Researchers say that endocrine-disrupting chemicals present in household dust promote the development of fat cells in a cell model and could contribute to increased growth in children relative to their age. The Duke University team will detail its findings today at ENDO 2019, the Endocrine Society’s annual meeting in New Orleans.
“This is some of the first research investigating links between exposure to chemical mixtures present in the indoor environment and metabolic health of children living in those homes,” said lead scientist Christopher Kassotis, PhD, a postdoctoral research associate at the university’s Nicholas School of the Environment.
Previous studies have shown that chemical exposures can promote accumulation of triglycerides and increased obesity in animal models. Many observational studies have found a link between exposure to endocrine-disrupting chemicals believed to contribute to obesity and increased weight in humans, according to Kassotis.
In this study, Kassotis and colleagues investigated the effect of chemical mixtures isolated from house dust. They collected 194 house dust samples from households in central North Carolina. They then extracted the chemicals from the dust in the lab. These extracts were tested for their ability to promote fat cell development in a cell model.
They found that low concentrations of dust extracts were able to promote precursor fat cell proliferation and fat cell development. According to the EPA, children are estimated to consume between 60 and 100 milligrams of dust each day.
“We found that two-thirds of dust extracts were able to promote fat cell development and half promote precursor fat cell proliferation at 100 micrograms, or approximately 1,000 times lower levels than what children consume on a daily basis,” noted Kassotis.

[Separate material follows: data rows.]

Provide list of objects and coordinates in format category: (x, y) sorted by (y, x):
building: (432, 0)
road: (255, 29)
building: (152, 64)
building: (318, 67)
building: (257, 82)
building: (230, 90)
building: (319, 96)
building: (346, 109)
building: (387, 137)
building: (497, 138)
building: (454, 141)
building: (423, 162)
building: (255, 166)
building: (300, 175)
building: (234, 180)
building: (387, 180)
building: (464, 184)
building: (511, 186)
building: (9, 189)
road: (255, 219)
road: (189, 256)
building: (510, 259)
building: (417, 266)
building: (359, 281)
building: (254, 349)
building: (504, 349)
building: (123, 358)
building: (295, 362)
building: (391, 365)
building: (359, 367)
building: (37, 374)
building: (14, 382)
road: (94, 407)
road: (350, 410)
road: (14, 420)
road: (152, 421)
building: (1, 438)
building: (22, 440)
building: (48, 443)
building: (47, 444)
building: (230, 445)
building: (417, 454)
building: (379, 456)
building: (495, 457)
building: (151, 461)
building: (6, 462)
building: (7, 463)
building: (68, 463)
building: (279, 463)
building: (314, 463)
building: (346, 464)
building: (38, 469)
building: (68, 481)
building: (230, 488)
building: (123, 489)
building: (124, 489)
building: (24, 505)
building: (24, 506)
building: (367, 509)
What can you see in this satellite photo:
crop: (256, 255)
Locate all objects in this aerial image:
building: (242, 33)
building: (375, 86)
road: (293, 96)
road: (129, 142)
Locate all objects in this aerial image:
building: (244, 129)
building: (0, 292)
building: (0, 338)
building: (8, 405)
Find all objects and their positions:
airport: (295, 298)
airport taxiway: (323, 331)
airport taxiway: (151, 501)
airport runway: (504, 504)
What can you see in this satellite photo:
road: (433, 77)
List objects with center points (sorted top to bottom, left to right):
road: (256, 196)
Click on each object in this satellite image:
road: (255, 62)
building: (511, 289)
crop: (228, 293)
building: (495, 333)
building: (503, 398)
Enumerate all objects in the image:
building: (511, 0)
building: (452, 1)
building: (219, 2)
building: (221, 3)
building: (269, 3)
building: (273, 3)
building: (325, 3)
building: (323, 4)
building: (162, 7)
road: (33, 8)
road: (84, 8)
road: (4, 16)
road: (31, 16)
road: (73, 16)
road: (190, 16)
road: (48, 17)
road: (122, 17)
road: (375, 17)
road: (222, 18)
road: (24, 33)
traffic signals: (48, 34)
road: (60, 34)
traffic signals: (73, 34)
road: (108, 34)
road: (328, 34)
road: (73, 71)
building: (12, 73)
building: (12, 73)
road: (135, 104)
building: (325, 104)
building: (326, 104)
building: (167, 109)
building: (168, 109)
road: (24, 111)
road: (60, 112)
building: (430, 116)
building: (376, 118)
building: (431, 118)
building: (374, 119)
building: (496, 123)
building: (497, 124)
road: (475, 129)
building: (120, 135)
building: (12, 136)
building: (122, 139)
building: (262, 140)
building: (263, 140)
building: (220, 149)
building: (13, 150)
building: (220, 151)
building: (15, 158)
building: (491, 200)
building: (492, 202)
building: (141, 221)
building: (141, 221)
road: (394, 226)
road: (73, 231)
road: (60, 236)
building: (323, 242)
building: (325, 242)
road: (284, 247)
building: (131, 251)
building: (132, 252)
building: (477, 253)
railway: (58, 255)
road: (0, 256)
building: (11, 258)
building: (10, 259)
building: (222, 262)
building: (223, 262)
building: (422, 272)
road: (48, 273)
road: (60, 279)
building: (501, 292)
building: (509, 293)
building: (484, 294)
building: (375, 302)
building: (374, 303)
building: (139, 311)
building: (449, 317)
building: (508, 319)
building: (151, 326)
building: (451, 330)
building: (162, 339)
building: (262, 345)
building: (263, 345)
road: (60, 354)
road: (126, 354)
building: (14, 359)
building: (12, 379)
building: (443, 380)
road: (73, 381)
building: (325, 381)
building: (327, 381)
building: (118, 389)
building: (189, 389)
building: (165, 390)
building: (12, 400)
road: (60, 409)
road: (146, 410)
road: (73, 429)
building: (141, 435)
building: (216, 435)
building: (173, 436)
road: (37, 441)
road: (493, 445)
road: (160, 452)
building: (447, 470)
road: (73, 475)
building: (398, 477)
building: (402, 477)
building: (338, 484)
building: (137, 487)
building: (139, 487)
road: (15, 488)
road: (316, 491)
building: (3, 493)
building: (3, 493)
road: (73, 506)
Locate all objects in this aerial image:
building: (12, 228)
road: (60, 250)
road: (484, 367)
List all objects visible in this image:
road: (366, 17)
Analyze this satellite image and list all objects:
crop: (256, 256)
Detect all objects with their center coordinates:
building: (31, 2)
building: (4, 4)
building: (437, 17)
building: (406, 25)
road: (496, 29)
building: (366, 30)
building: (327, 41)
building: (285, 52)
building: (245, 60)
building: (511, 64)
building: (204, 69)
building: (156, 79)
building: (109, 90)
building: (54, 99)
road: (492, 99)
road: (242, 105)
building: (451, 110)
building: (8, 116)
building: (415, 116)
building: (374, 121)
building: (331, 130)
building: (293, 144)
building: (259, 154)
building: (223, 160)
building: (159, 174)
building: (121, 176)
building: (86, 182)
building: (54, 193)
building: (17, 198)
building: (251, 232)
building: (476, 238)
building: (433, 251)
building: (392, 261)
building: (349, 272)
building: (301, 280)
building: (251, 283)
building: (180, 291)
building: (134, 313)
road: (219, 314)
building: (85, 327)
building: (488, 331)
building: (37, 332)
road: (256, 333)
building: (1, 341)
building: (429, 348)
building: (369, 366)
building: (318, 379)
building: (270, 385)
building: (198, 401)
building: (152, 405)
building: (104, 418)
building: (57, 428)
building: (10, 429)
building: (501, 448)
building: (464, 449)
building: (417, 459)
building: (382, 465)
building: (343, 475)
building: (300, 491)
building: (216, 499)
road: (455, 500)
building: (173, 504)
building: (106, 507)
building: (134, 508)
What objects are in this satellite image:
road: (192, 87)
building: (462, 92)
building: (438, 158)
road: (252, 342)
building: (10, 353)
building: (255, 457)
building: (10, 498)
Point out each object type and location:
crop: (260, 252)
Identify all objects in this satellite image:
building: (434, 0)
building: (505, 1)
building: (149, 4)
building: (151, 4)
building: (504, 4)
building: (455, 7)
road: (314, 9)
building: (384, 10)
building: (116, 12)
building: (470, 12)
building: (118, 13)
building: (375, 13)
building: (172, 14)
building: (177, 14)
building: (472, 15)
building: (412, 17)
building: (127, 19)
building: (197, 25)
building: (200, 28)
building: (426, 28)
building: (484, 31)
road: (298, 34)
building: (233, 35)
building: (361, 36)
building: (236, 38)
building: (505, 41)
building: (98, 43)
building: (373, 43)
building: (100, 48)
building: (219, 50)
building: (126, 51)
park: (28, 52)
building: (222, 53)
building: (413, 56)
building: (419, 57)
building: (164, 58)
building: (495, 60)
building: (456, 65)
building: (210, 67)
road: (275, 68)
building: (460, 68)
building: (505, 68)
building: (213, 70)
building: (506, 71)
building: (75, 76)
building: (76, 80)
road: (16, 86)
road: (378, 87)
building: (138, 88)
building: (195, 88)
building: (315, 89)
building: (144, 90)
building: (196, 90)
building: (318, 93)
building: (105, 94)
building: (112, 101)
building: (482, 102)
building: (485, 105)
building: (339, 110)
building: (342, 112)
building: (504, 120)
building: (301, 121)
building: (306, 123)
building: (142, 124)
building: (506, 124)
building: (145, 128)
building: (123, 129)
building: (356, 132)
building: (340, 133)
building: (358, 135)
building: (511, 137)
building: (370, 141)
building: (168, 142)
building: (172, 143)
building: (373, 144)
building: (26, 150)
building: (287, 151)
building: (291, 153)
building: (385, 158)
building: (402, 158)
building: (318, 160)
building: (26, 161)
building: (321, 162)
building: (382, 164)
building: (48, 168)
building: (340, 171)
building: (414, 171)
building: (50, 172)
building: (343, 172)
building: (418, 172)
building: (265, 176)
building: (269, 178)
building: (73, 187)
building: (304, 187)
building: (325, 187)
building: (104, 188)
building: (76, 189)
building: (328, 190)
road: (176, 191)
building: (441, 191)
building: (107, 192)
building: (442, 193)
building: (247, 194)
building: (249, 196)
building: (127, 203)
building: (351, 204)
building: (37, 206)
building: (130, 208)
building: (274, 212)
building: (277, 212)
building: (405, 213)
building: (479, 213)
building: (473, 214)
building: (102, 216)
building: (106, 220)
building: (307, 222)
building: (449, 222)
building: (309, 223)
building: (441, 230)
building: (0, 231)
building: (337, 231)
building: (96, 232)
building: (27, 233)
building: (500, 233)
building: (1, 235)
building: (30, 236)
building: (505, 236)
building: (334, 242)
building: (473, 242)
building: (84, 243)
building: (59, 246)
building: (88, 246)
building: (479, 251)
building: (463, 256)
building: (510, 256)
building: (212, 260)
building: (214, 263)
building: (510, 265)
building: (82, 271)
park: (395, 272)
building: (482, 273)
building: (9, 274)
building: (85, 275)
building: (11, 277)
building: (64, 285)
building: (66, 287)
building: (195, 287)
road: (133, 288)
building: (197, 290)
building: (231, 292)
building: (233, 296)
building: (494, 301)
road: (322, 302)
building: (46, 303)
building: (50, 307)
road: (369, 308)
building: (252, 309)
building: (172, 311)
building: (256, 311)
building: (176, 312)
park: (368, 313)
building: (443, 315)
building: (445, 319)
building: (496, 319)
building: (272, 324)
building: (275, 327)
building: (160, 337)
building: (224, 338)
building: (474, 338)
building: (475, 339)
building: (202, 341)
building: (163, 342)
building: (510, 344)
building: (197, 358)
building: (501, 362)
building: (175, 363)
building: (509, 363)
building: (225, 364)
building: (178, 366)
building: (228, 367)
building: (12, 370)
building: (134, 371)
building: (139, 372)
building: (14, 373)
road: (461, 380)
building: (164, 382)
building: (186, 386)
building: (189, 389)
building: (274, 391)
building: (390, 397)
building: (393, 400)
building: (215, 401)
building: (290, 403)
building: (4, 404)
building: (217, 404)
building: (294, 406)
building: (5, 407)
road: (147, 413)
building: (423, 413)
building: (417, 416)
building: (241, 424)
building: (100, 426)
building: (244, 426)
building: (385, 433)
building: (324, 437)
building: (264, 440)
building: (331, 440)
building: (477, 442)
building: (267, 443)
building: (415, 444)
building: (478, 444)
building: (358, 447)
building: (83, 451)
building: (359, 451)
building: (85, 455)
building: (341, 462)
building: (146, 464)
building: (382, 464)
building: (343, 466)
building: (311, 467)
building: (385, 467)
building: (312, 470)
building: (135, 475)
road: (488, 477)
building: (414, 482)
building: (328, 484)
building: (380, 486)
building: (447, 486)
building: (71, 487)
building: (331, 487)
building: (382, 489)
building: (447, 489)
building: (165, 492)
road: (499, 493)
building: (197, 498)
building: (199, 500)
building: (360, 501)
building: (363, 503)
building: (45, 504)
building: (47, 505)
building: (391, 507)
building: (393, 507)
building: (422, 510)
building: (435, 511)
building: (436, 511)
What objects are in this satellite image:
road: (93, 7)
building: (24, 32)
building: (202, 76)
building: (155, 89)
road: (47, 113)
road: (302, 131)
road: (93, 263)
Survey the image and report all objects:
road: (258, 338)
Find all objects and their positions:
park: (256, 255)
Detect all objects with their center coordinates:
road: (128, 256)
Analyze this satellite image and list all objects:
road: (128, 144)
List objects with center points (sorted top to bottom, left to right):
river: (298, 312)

The researchers then measured more than 100 different chemicals in the dust and looked at the relationship between their concentrations and the extent of fat cell development. They found that approximately 70 of the chemicals had a significant positive relationship with the development of dust-induced fat cells, and approximately 40 were linked with precursor fat cell development. “This suggests that mixtures of chemicals occurring in the indoor environment might be driving these effects,” added Kassotis.
The researchers found several chemicals were significantly elevated in the dust of homes of children who were overweight or obese. They are continuing to study these chemicals, some of which are found in common household products such as laundry detergents, household cleaners, paints, and cosmetics, to determine which ones may be linked to obesity.